Corporatism, Education, Labor — July 10, 2013 at 2:36 pm

Mackinac Center’s frivolous lawsuit against Taylor teacher contract smacked down by Wayne County judge

by

Hardy har har har

Judge Daphne Means Curtis of the Wayne County Circuit Court today dismissed a frivolous lawsuit filed by the corporatist front group Mackinac Center today. The lawsuit attempted to make new Right to Work rules retroactive to before the time when the contract was signed. The contract was negotiated and signed BEFORE the odious anti-union law went into effect.

Judge Means Curtis said that the “individual plaintiffs did not have standing to challenge the contract, that the court did not have jurisdiction regarding claims made under the public employment relations act.” In other words, the Mackinac Center was poking its corporatist nose where it didn’t belong and, if the teachers they used as plaintiffs in their case need to take it up with the Michigan Employment Relations Commission, not the court.

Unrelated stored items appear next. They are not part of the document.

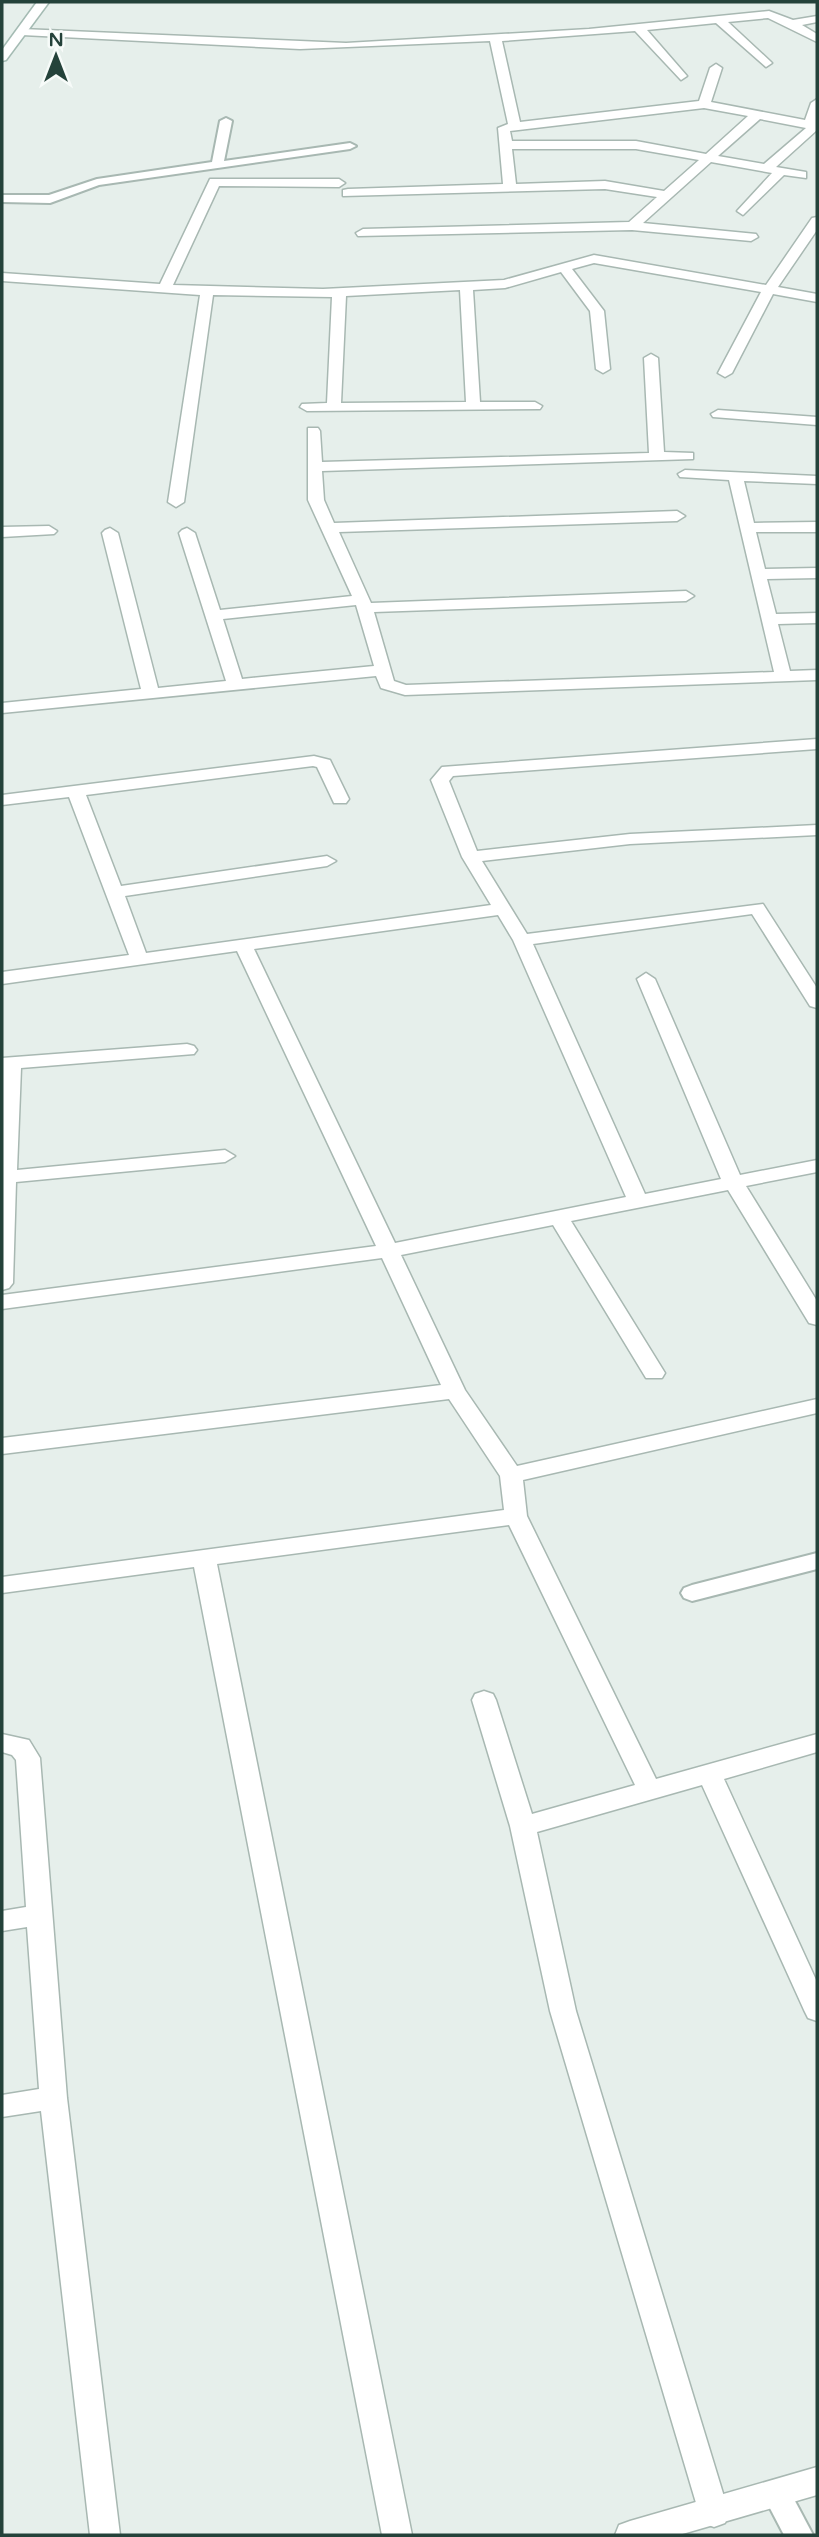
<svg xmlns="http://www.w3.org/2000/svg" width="819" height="2537" font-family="'Varela Round',sans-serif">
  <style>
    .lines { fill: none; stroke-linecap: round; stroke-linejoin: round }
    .service-casing { stroke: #a8b8b2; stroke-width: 4 }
    .minor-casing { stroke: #a8b8b2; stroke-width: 3 }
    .tertiary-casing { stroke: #a8b8b2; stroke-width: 3 }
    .secondary-casing { stroke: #a4bbb3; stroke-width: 3 }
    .service { fill: #fff; fill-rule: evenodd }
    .minor { fill: #fff; fill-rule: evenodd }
    .tertiary { fill: #fff; fill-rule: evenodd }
    .secondary { fill: #fff; fill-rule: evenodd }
  </style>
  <rect width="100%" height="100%" fill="#e6efeb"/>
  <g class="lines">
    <defs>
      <g id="service">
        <polygon points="226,118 232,121 224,161 350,143 356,146 350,149 99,185 50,203 2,202 2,195 49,195 97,179 212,162 220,121"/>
        <polygon points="817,1553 817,1569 692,1601 684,1598 681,1593 684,1588 692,1585"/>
        <polygon points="776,2480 786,2484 813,2535 784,2535 762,2493 766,2484"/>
      </g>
      <g id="minor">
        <path d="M769,11L793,20L817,16V22L802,25L817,34V42L768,18L728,22L770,61L772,63L766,67L716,23L647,30L687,76L681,80L635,31L502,41L520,122L699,101L710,68L716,64L722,68L711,102L805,120L811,103L817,99V130L776,167L806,172V178L784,175L743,215L737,211L772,173L711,162L643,223L756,234L758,237L751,241L632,230L358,236L356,233L363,229L629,222L657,197L605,189L343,196V190L348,189L503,184L498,128L508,124L490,41L300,49L22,35L16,32L22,29L346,43L589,29ZM704,108L748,116L706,154L636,141H512L510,131ZM760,119L806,128L764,164L718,156ZM512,149H636L699,160L664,191L605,181L516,184Z"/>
        <path d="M210,179H339L345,183L339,187L219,186L173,285L323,289L504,280L594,255L766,285L812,218L817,217V230L778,287L817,294V302L773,294L732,373L725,377L718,373L761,292L594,263L572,269L604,311L610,369L603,373L596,369L590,311L561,272L505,288L473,290L480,402H535L542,406L540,409L307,411L300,407L302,404L327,403L332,297L213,295L184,502L176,507L168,502L200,295L2,281V273L160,284ZM460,290L466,402L341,403L346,296Z"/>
        <path d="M651,354L658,358L664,452L693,453V459L322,471L324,500L334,523L677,511L685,516L677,521L339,532L371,603L686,591L694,596L686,601L374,612L394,681L406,685L774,672L729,480L680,477L678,474L685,470L817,476V484L744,481L754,523L817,522V532H756L765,569L817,568V578L767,579L776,614L817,613V623L778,624L790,671L817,670V680L405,695L381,688L376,676L2,713V703L141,689L102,533L105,530L110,528L118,533L158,688L226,681L179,533L182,530L187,528L195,533L220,610L352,596L308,500V428H318L320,431L322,462L649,453L644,358ZM356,605L374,666L242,679L223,619Z"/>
        <polygon points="718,410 817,417 817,425 713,417 711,414"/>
        <polygon points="49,526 57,531 54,534 2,537 2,527"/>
        <path d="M817,739V749L453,776L449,781L477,851L630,834L817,825V835L630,844L482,861L527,934L763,904L817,988V1008L810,1006L752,914L533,944L645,1194L721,1179L637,979L646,973L655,979L740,1175L817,1160V1172L746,1186L817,1301V1325L809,1323L728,1190L571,1221L665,1373L662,1378H646L553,1225L401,1255L465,1390L517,1466L817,1399V1413L523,1480L527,1516L656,1779L817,1734V1752L724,1779L817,1982V2021L808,2018L804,2010L702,1785L537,1832L576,2011L729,2513L725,2523L714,2527L703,2523L699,2513L550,2011L510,1826L472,1700L475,1694L484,1691L493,1694L496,1700L532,1814L635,1785L509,1525L217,1564L412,2535H382L194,1567L2,1593V1577L504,1510L500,1476L449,1399L2,1454V1438L441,1385L382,1258L2,1309V1295L376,1246L237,951L2,984V972L129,955L69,797L2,805V795L314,756L330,760L349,799L346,803H334L317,767L313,766L86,795L121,886L327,856L336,861L327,866L125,896L146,953L491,905L462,857L431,780L442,767ZM498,915L513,940L626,1197L395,1243L254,949Z"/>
        <polygon points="187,1044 194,1046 197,1050 194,1054 21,1068 17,1170 225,1150 235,1156 225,1162 16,1182 13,1283 9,1288 2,1290 2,1058"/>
        <polygon points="2,1734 29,1740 40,1758 67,2098 120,2535 90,2535 41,2111 2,2117 2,2095 39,2089 27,1927 2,1931 2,1911 26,1907 16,1760 12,1755 2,1752"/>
      </g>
      <polygon id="tertiary" points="817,2467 817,2495 679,2535 615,2535 619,2525 630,2521"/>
      <polygon id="secondary" points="37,2 49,2 6,60 2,61 2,50"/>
    </defs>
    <use href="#service" class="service-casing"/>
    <use href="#minor" class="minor-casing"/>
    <use href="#tertiary" class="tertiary-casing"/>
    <use href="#secondary" class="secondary-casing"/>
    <use href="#service" class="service"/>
    <use href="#minor" class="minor"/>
    <use href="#tertiary" class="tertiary"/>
    <use href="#secondary" class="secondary"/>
  </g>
  <rect width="819" height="2537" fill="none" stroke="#24423a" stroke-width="7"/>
  <g transform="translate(56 56)" stroke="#f7fbf9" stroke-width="5" paint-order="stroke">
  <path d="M0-5L12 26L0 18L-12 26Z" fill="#24423a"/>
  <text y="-10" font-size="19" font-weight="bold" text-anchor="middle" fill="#24423a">N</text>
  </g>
</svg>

The Taylor teachers union and their district legally negotiated a mutually agreed-to contract whether the Mackinac Center or these three teachers like it or not. The contract was ratified in February but the right to work law didn’t go into effect until March.

Linda Moore, president of the American Federation of Teachers Local 1085 issued this statement:

Allowing a challenge to a law that hadn’t yet taken effect would have been like testing kids on materials that haven’t been introduced in a classroom. The contract was negotiated and ratified between Taylor Public Schools and Taylor Federation of Teachers. It should be up to local community public schools to determine best practices for a school district. This is a shameful example of special interests trying to wedge themselves between the rights of hard-working educators in our state. Politics don’t belong in the classroom. We need to work together in order to give Michigan students the world-class education they deserve.

One can only hope that the Mackinac Center spent a huge pile of their corporate loot on the lawsuit. Perhaps it will make them think twice before filing frivolous, time and money-wasting lawsuits like this in the future.

But I doubt it. In fact, they have vowed that “this is only the beginning”.